J K Rowling, others scorched for lamenting rising 'intolerance'

Letter signed by more than 150 world-renowned academics, writers and artists suggests free speech is under assault.

    British author J K Rowling, creator of the Harry Potter series of books, was one of more than 150 academics and authors who published an open letter decrying the current climate of intolerance [File: Suzanne Plunkett/Reuters]
    British author J K Rowling, creator of the Harry Potter series of books, was one of more than 150 academics and authors who published an open letter decrying the current climate of intolerance [File: Suzanne Plunkett/Reuters]

    More than 150 world-renowned academics, writers and artists - most of them on the centre-left of the political spectrum - signed a letter published on Tuesday expressing support for global anti-racism protests while lamenting that free speech is under assault because an "intolerant climate that has set in on all sides".

    American linguist and activist Noam Chomsky, veteran women's rights campaigner Gloria Steinem, authors J K Rowling and Salman Rushdie, musician Wynton Marsalis, and journalist Fareed Zakaria were among the signatories.

    The letter on "justice and open debate" was published by Harper's Magazine and will appear in many leading global publications.

    It supported continuing demonstrations against police brutality and racial inequality that have spread from the United States to across the world, following outrage over the death of George Floyd in police custody in Minneapolis, Minnesota.

    However, the letter also said the sentiments unleashed have hardened a new set of moral attitudes and political commitments to the detriment of open debate, and allowed ideological conformity to erode tolerance of differences.

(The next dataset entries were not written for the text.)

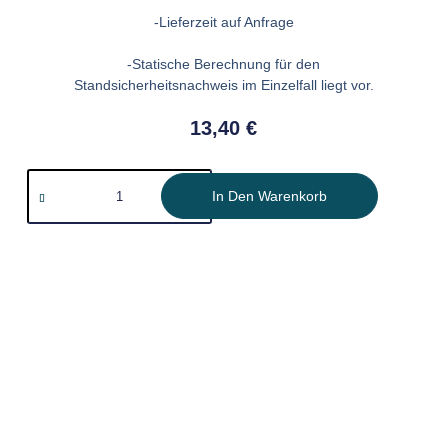
-Lieferzeit auf Anfrage
-Statische Berechnung für den
Standsicherheitsnachweis im Einzelfall liegt vor.
13,40
€
In Den Warenkorb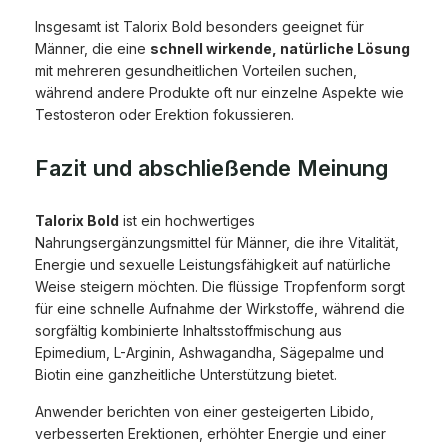
Insgesamt ist Talorix Bold besonders geeignet für
Männer, die eine
schnell wirkende, natürliche Lösung
mit mehreren gesundheitlichen Vorteilen suchen,
während andere Produkte oft nur einzelne Aspekte wie
Testosteron oder Erektion fokussieren.
Fazit und abschließende Meinung
Talorix Bold
ist ein hochwertiges
Nahrungsergänzungsmittel für Männer, die ihre Vitalität,
Energie und sexuelle Leistungsfähigkeit auf natürliche
Weise steigern möchten. Die flüssige Tropfenform sorgt
für eine schnelle Aufnahme der Wirkstoffe, während die
sorgfältig kombinierte Inhaltsstoffmischung aus
Epimedium, L-Arginin, Ashwagandha, Sägepalme und
Biotin eine ganzheitliche Unterstützung bietet.
Anwender berichten von einer gesteigerten Libido,
verbesserten Erektionen, erhöhter Energie und einer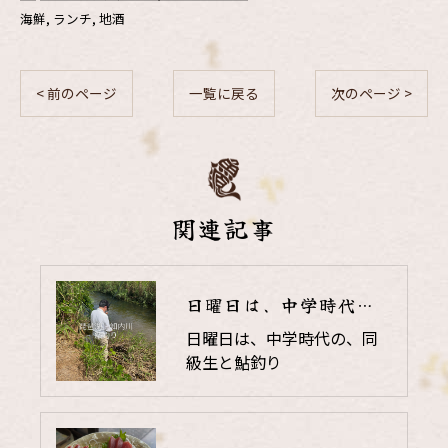
海鮮
ランチ
地酒
< 前のページ
一覧に戻る
次のページ >
関連記事
日曜日は、中学時代の、同級生と鮎釣り
日曜日は、中学時代の、同
級生と鮎釣り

    "As we applaud the first development, we also raise our voices against the second," the letter said, adding that resistance should not be allowed to "harden" into a brand of "dogma or coercion".

    Free exchange of information and ideas are becoming more constricted on a daily basis, the letter warned.

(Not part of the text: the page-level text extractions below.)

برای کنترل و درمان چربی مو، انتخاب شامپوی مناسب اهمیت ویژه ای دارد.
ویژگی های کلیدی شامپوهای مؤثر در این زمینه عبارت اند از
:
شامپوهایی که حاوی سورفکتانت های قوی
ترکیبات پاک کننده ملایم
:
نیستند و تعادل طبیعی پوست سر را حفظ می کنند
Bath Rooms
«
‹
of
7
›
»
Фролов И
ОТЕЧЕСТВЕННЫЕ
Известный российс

    It said censoriousness was spreading widely across the culture through public shaming, a tendency to dissolve complex policy issues in a "blinding moral certainty" and an intolerance of opposing views.

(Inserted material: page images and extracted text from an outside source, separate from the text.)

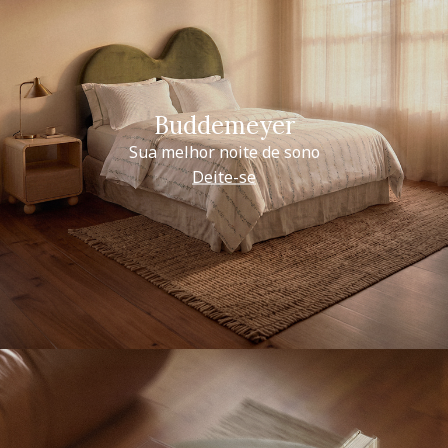
Buddemeyer
Sua melhor noite de sono
Deite-se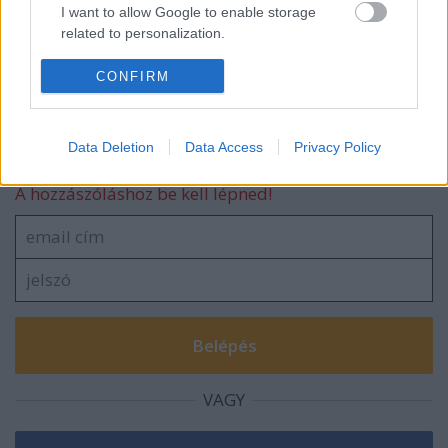
I want to allow Google to enable storage
related to personalization.
Egyedire kidolgozott titánbicikli
I want to allow Google to enable storage
CONFIRM
related to security, including authentication
functionality and fraud prevention, and other
user protection.
Data Deletion
Data Access
Privacy Policy
Szólj hozzá!
A hozzászóláshoz be kell lépned!
VAGY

    "The way to defeat bad ideas is by exposure, argument, and persuasion, not by trying to silence or wish them away. We refuse any false choice between justice and freedom, which cannot exist without each other," the letter added.

    Reaction to the letter from many in progressive political circles was, however, less than charitable, with LGBTQ activists singling out Rowling's participation. Rowling has come under fire for speaking out on transgender issues, including raising concerns that transgender rights are eroding women's rights to single-sex spaces and suggesting young women are being rushed into medical transition.

    "We consider it disingenuous for a world-famous author with millions of followers to imply she is being silenced by a group of people who are consistently ignored, misrepresented, ridiculed and humiliated," said a spokesman for Mermaids, a United Kingdom-based charity that supports transgender children and their families.

    Another of the letter's signatories, transgender author and professor Jennifer Finney Boylan, later indicated that she regretted taking part.

    "I did not know who else had signed that letter. I thought I was endorsing a well meaning, if vague, message against internet shaming," she wrote. "The consequences are mine to bear. I am so sorry."